Brandon Woodruff was slated to make his big league debut today for Milwaukee, but cbssports.com has reported that the former Mississippi State star was scratched with right hamstring tightness. Ouch. Woodruff, a highly rated prospect in his fourth pro season, was 6-4 with a 4.12 ERA at Triple-A Colorado Springs. The Wheeler High product pitched for the Biloxi Shuckers last year, going 10-8, 3.01 and earning minor league pitcher of the year honors in the Brewers’ system (see previous posts).

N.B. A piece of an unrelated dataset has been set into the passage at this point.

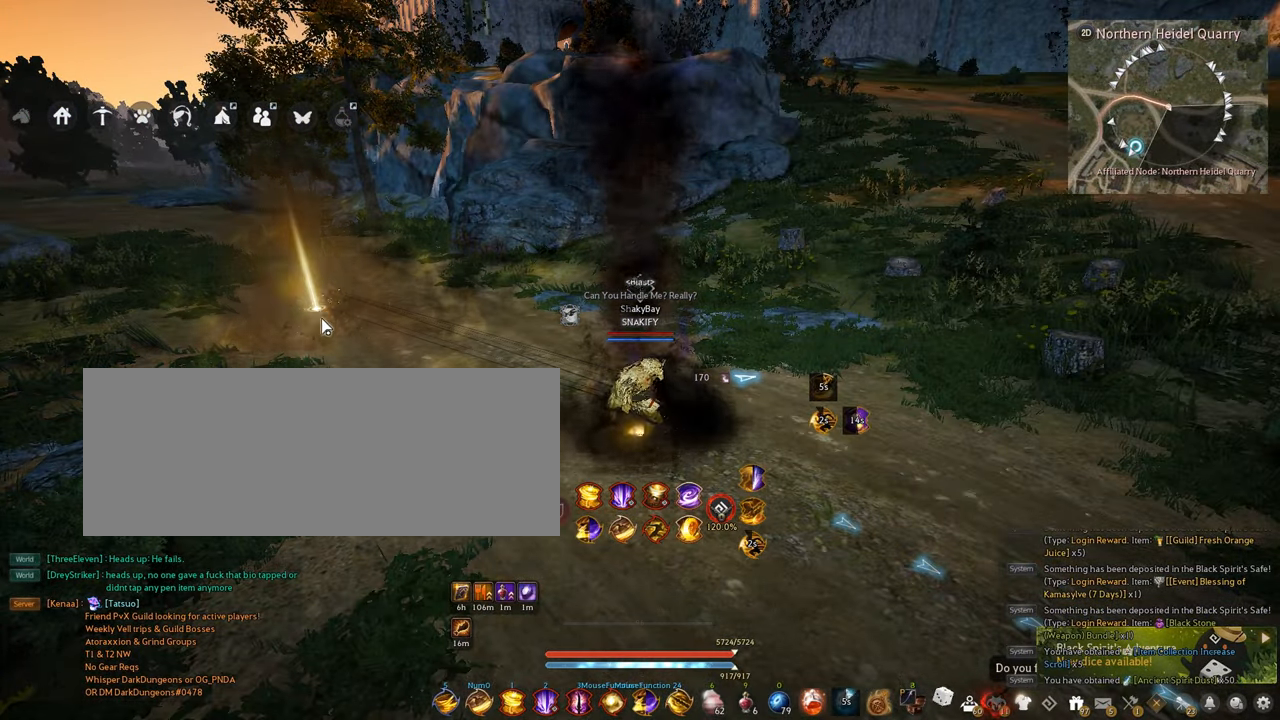
{"keys": [], "mouse": [], "events": []}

Whenever the Milwaukee Brewers feel the need for a new arm in their rotation, Brandon Woodruff looks more than ready. Woodruff, the former Mississippi State standout from Wheeler, is 5-0 with a 1.83 ERA in six starts for Triple-A Colorado Springs, 4-0, 1.54 at home, which is not a pitcher-friendly place. The 6-foot-4, 230-pound right-hander, who relies primarily on a mid-90s fastball, has 30 strikeouts and seven walks in 34 1/3 innings. “(Y)ou talk about mound presence, his is way up there,” Sky Sox manager Rick Sweet, a former Jackson Generals skipper, told The Gazette of Colorado Springs. “When he gets on the mound he’s got control of the game.” Woodruff, 24, was an 11th-round pick by the Brewers in 2014. He emerged as a top prospect last season, when he went 4-1, 1.83 at Class A Brevard County and 10-8, 3.01 at Double-A Biloxi, earning the organization’s pitcher of the year honors. Woodruff got a brief look with the big club in spring training this year. His next opportunity can’t be far off.